Traditional and Integrative Medicine (Jun 2017)
The Concept of Pulse
Abstract
Apart from being a sign in diagnosis, the pulse is a unique conceptual issue in Traditional Persian Medicine (TPM) that deserves to be discussed in detail. A positional and local motion originating from the source of vital spirit, and consisting of two movements and two rests, the pulse increases the vital spirit and produces the psychic spirit. Analyzing the pulse provides a framework to evaluate conditions of the heart and its vital force, conditions of the matter in the vascular wall and both inside and outside the vascular lumen, and the status of tissue demand for ventilation. There are many factors, both physiologic and pathologic that can bring about specific changes in various parameters of the pulse. Therefore, the comprehensive pulse diagnosis of TPM inquires and is founded on assessing ten features of the pulse, namely parameters of pulse expansion dimensions, pulse strength, pulse speed, pulse frequency, vessel fullness, vessel consistency, overlying skin and tissue quality, pulse uniformity, regularity vs. irregularity of pulse diversity, and pulse weight or music.

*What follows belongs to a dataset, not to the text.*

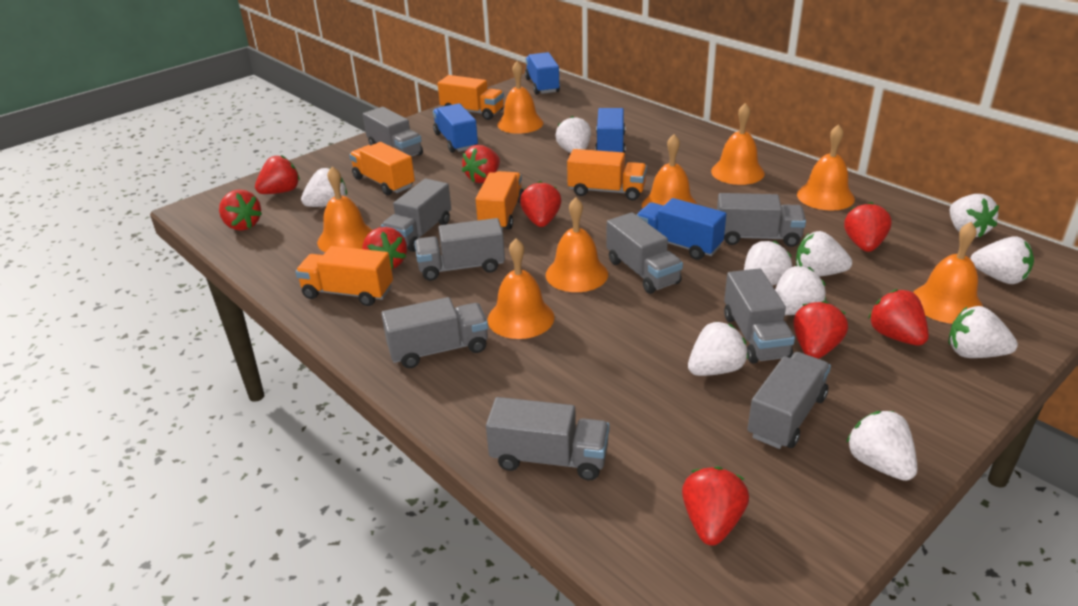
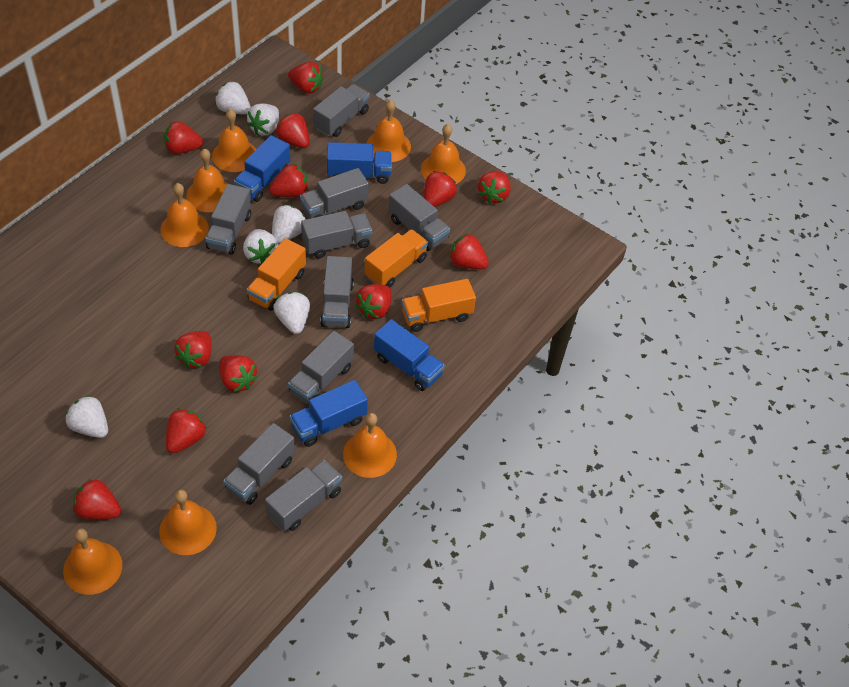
orange truck: [295,246,393,306] [349,142,415,195] [438,75,504,120] [476,171,524,230] [567,149,647,200] = 5 -> [247,238,306,311] [364,229,428,287] [402,279,476,332] = 3
red strawberry: [219,189,262,231] [255,155,300,194] [362,227,407,270] [462,145,500,183] [520,181,561,227] [682,466,749,546] [793,301,848,359] [844,202,892,252] [868,289,929,345] = 9 -> [73,479,121,520] [164,121,203,154] [166,408,207,453] [174,331,212,368] [219,355,258,392] [269,164,308,197] [275,113,310,148] [288,62,324,94] [355,284,392,319] [424,171,457,207] [449,233,489,269] [478,171,511,204] = 12
white strawberry: [301,168,347,207] [555,116,591,153] [688,321,748,376] [744,241,792,286] [775,266,826,315] [796,231,852,277] [846,411,917,481] [948,306,1018,358] [950,194,999,237] [970,237,1034,284] = 10 -> [66,395,108,438] [215,81,251,115] [243,229,278,264] [247,104,279,135] [272,205,306,243] [274,292,310,334] = 6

Overall, the pulse is a demonstration of blood perfusion in tissues, which in turn determines the temperament of organs. This concept has led the authors to the “Doctrine of Priority of Blood Production and Distribution over the Formation of Temperaments and Dystemperaments”. Derived and assessed by the study of pulse in TPM, this doctrine may be used to forecast different temperaments and dystemperaments within an individual by evaluation of the blood and its distributional status via the pulse. This doctrine may solve the paradoxical findings of non-homogenous dystemperaments in single individuals, and reduce misdiagnosis and treatment.